Hard to Swallow: The Decade's Five Worst Food Frauds
Is that really sturgeon caviar you're spreading on your baguette? Or is it a cheap impostor from the Mississippi Delta? Chances are, the average consumer will never know if he's been duped by a crooked food merchant. But The Washington Post reported Tuesday that federal regulators are being urged to crack down on so-called food fraud, where unscrupulous vendors intentionally sell a cheaper food product as its more expensive cousin. Everyone, it seems, from the foodie down the street to the giant Heinz corporation, has been suckered by a food huckster.
Food fraud dates at least back to 1820, according to New Scientist magazine, when a German scientist wrote an expose on the shady doings of London merchants. It seems the bakers of London Town would cut their bread loaves with alum and chalk to make the loaves whiter.
Today, the Post writes that everything from honey to fruit juice to expensive goat cheese has been doctored, diluted, or dummied up from cheaper substitutes, and sold to an unsuspecting public. And it appears that the deception is most pervasive in the seafood industry.

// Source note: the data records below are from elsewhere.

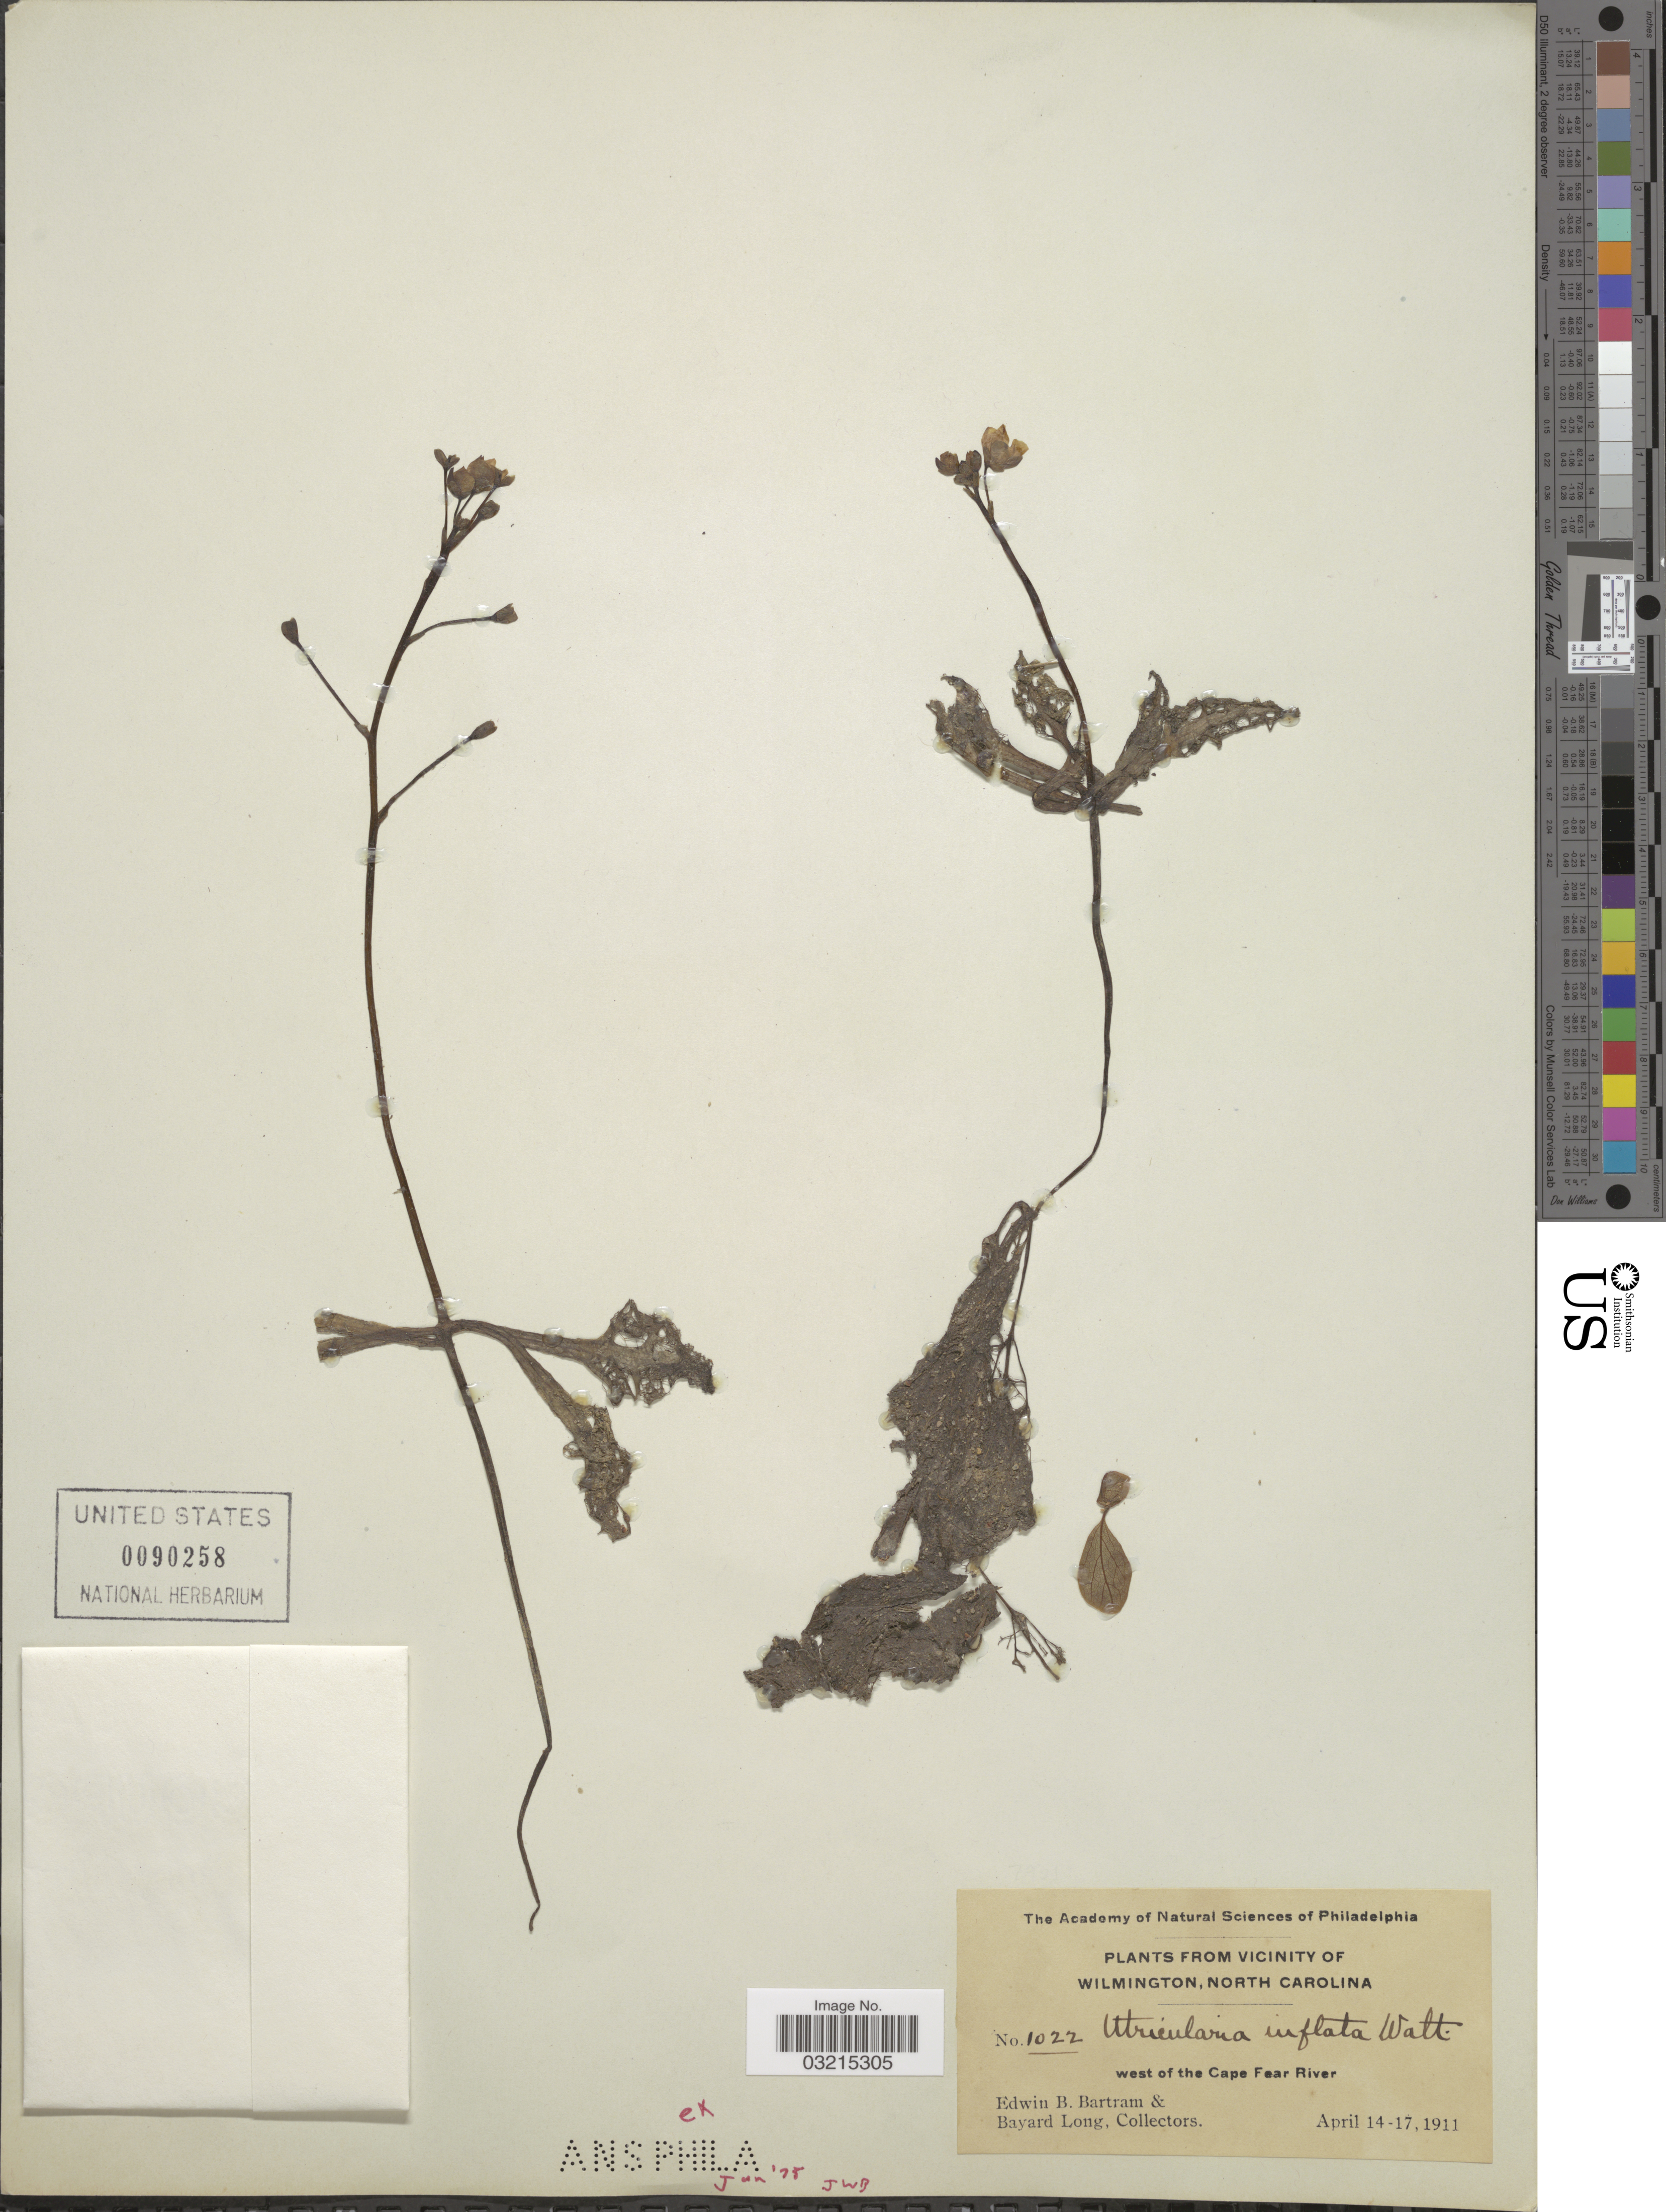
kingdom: Plantae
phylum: Tracheophyta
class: Magnoliopsida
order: Lamiales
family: Lentibulariaceae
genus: Utricularia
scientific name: Utricularia inflata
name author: Walter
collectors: E. B. Bartram & B. Long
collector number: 1022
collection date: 1911-04-14/1911-04-17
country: United States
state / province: North Carolina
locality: Vicinity of Wilmington. West of the Cape Fear River.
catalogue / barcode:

Some favorite tricks of the trade:
- dying olive oil green with chlorophyll to make it appear to be extra virgin
- using cow milk instead of buffalo milk to make mozzarella cheese
- mixing fruit juices and honeys with sugar beets to make the "natural" products sweeter
Here are five of the boldest food frauds from the past decade:
- A Virginia man was convicted by a Los Angeles federal jury in 2008 of conspiring to import more than 10 million pounds of cheap Vietnamese catfish that he passed off as a variety of more expensive fish, including grouper, flounder, and even conger pike—a type of eel. Peter Xuong Lam was sentenced to five years in prison, and 10 other individuals and companies were also charged in the scheme.
- A member of one of the most powerful farming families in California was arrested in February 2010, after attempting to flee to Switzerland to avoid accusations that his company sold dated and moldy tomato pastes to major companies across the United States. Frederick Scott Salyer, the former owner of SK Foods, was charged by the feds under the RICO Act, a move usually reserved for mobsters and made men. Among Salyer's alleged victims are Kraft Foods and Heinz USA. The FBI's name for the investigation that busted Salyer? Operation Rotten Tomato.
- In late 2006, the owner of two Florida Panhandle seafood distributors was sentenced to more than four years in prison, and fined $1.1 million, for passing off more than one million pounds of cheaper Vietnamese catfish as grouper, the prized fish of Florida. Because grouper filets are usually served fried and battered in Florida restaurants, naive consumers can't always tell the difference. But real grouper can fetch four times as much as Vietnamese catfish, and investigators found that more than 60 percent of the "grouper" examined in Florida was actually fraudulent.
- In 2003, U.K. consumers were victims of the great rice scam. Nearly half of all the Basmati rice sold in Great Britain was adulterated. Instead of the flavorful long-grain rice from the fertile paddies of northern India and Pakistan, Britons were buying cheap substitutes.
- And in a case of massive fraud that had deadly consequences, China was rocked in 2008 when more than 6,000 children were sickened by tainted milk. Investigators found than at least 10 percent of the milk produced by three of the country's largest dairies had been adulterated with melamine, an industrial chemical used to make the milk appear richer in protein.